Hunter Thompson once remarked, “I hate to advocate drugs, alcohol, violence, or insanity to anyone but they’ve always worked for me.”
Another thing to keep in mind: In North America, the major news organizations are in the hands of very few companies. In Canada, the heads of the very big news companies are there only because they’ve passed the right test — a DNA test [as in “daddy owns the company”]. The people of New Brunswick know this only too well.
WATCH DOGS AND LAP DOGS
Do you really think a military that hands out junkets to reporters wants those journalists to do an independent job? Fat chance. Why do you suppose most news organizations fail to mention its staff is on a paid junket? There are two reasons for this: 1] it destroys credibility … and 2] when a reporter is on the take, it’s slightly embarrassing. Journalism isn’t stenography.
As the subtitle of my blog suggests, news release journalism has never appealed to me.
I’ve always been drawn to the ideals of journalism. In my view, that’s far more important than news releases or drive-by reporting.
Some of the best files I’ve worked on have been the result of digging for original material — often on my own time.
Just to let you in on a dirty secret in the news business, plagiarism is rampant in radio and television newsrooms … and now, the Internet. We’ve heard a lot about identity theft. This is information theft.

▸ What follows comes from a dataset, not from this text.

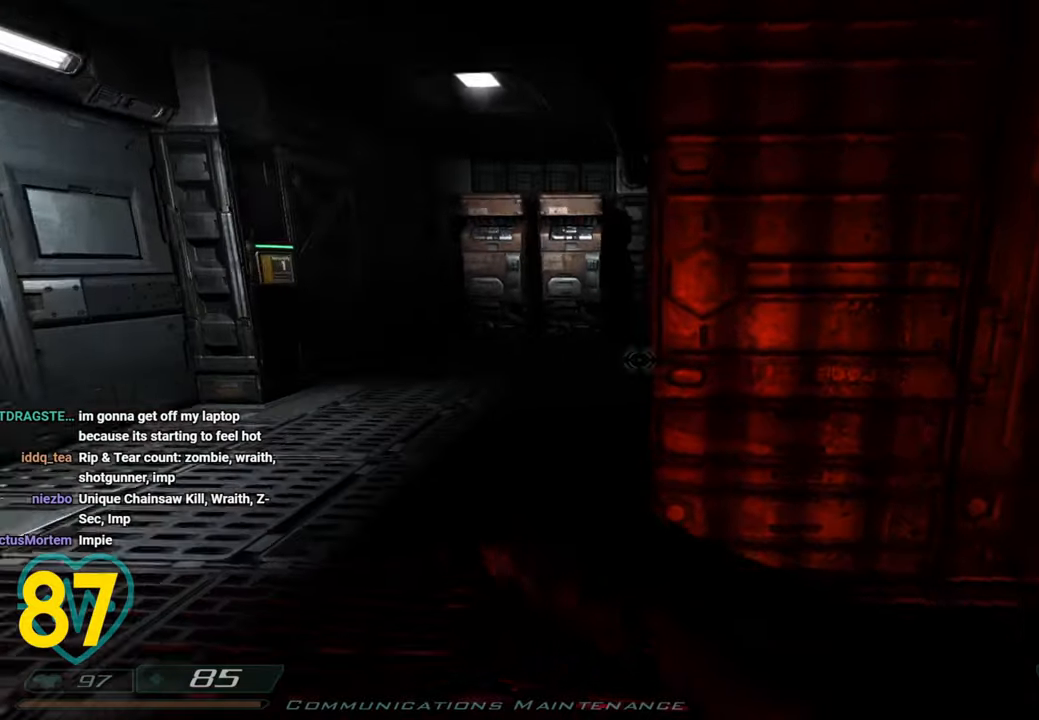
{"keys": ["shift", "w"], "mouse": [], "mouse_move": "left", "events": [[133, "w", "down"], [216, "d", "up"], [250, "shift", "down"]]}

Sorry to come across as iconoclastic, but let’s face it, it takes money to gather news — and it’s cheaper to steal. Like the world of entertainment, much of the news business is “smoke and mirrors.” That’s how a radio newsroom with a staff of two can come up with the same stories as a newspaper with a staff of 50.
Why don’t newsrooms always give credit for stories that are done by others? Because it would be an acknowledgment that someone beat them to the story.
In the end, shareholders and senior media managers with their eyes on performance bonuses are treated far better than a public that longs for meaningful information.
Surveys indicate that journalism is one of the least trusted professions. There are a number of reasons for this. One is that few news organizations abide by a Code of Ethics. As the joke goes, what’s the difference between a brothel and a newsroom? One has a code of ethics.
The credibility of journalists is further eroded when reporters accept military junkets or raise money for police. When journalists aren’t independent, their credibility goes out the window.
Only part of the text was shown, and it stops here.